Lots to love and admire here: Andrew Scott making the simultaneously loveliest and queasiest family reunion movie you've ever seen, Greta Gerwig marshalling actual armies, finding a way to make a Barbie movie tonally plausible while still intentionally ridiculous, and Takashi Yamazaki conjuring the scariest Godzilla (and the most effective cast) in 70 years. It would have been make me-related awards history by giving this award to an animated movie for the first time--and the Spider-Verse crew would have deserved it for bringing a movie of that scale and ambition over the finish line at all, much less with as much pep and panache as they managed. But Scorsese crafted a real work for the ages--a three and a half hour long movie that never makes the audience feel its weight, a movie about deeply evil men that never lets the audience tire of them or misunderstand them, an immaculately crafted epic that never forgets its own sense of scale.

Original Screenplay
5. Rotting in the Sun
4. Anatomy of a Fall
3. Barbie
2. May December
1. Asteroid City

Honorable mention: The Holdovers

Totally bizarre and unique array of movies here, being rewarded for their camp and their hideousness (May December, Rotting in the Sun), their high-concept buffoonery and wirework world-building (Barbie), or the labyrinths they build out of tension and suspicion (Anatomy of a Fall). But hey, why not give it to Asteroid City, a movie that does camp, high-concept buffoonery, world-building, labyrinths, and some real beauty to go along with it?

Adapted Screenplay
5. Teenage Mutant Ninja Turtles: Mutant Mayhem
4. All of Us Strangers
3. A Knock at the Cabin
2. Are You There God? It's Me, Margaret.
1. Killers of the Flower Moon

Honorable mention: Dungeons and Dragons: Honor Among Thieves

The Turtles return! Cannot tell if my awards have gone a little wonky this year because I missed most of the indie/international fare, and as such am filling the lists with what I readily get online, or if the big mainstream stuff this year just hit all the right marks. Either way, I'm happy to see Turtles, Knock, and Margaret represent the kind of adventurous and interesting studio fare that should still be getting shot out of Hollywood like cheap merchandise out of a t-shirt cannon. And I suppose Killers qualifies as well, in some regard, if only because a not-studio (Apple) shelled out an incredible amount of money to support something as thoughtful, quiet, and inquisitive as this.
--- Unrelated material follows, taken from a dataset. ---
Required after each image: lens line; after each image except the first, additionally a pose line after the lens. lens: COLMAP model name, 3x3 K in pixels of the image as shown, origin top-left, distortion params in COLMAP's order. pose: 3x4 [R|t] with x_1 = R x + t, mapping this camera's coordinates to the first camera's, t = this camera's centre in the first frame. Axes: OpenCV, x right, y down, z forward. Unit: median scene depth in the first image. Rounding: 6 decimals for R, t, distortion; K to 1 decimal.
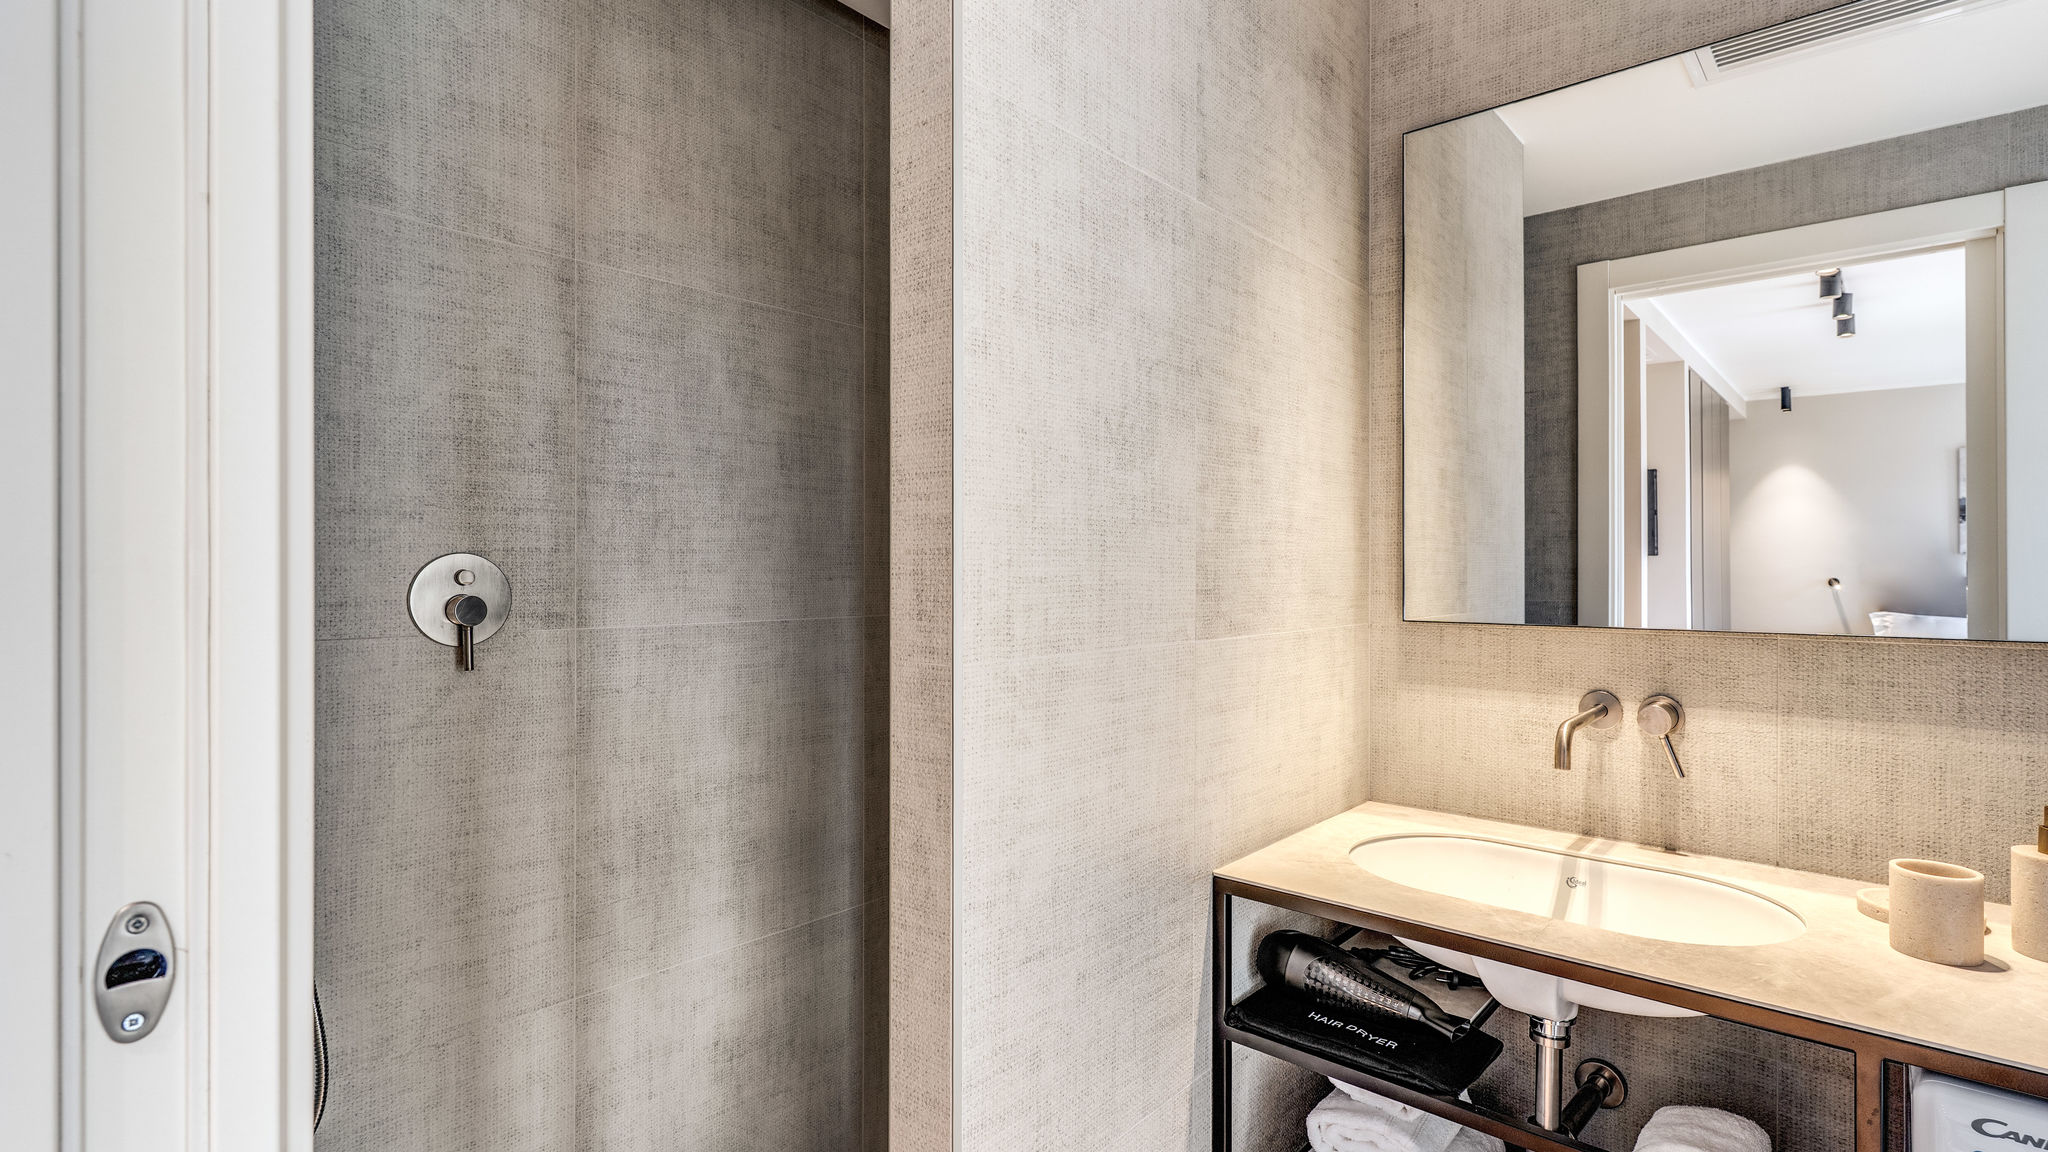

And that's that! Once again, my promises of brevity were horrible, horrible lies. Honestly, I've been doing this for about 15 years now--at this point, if I tell you that I'm going to write something quick and streamlined and you believe me, that's as much on you as it is on me. Next year, one of us should probably hire someone to sit on top of my computer until I've cried myself to sleep and the possibility of posting movie lists is long gone. But in the mean time, what are your thoughts? I'll be back tomorrow to wrap up the best of lists with the crafts categories, and then again on Thursday to run through my Osar predictions.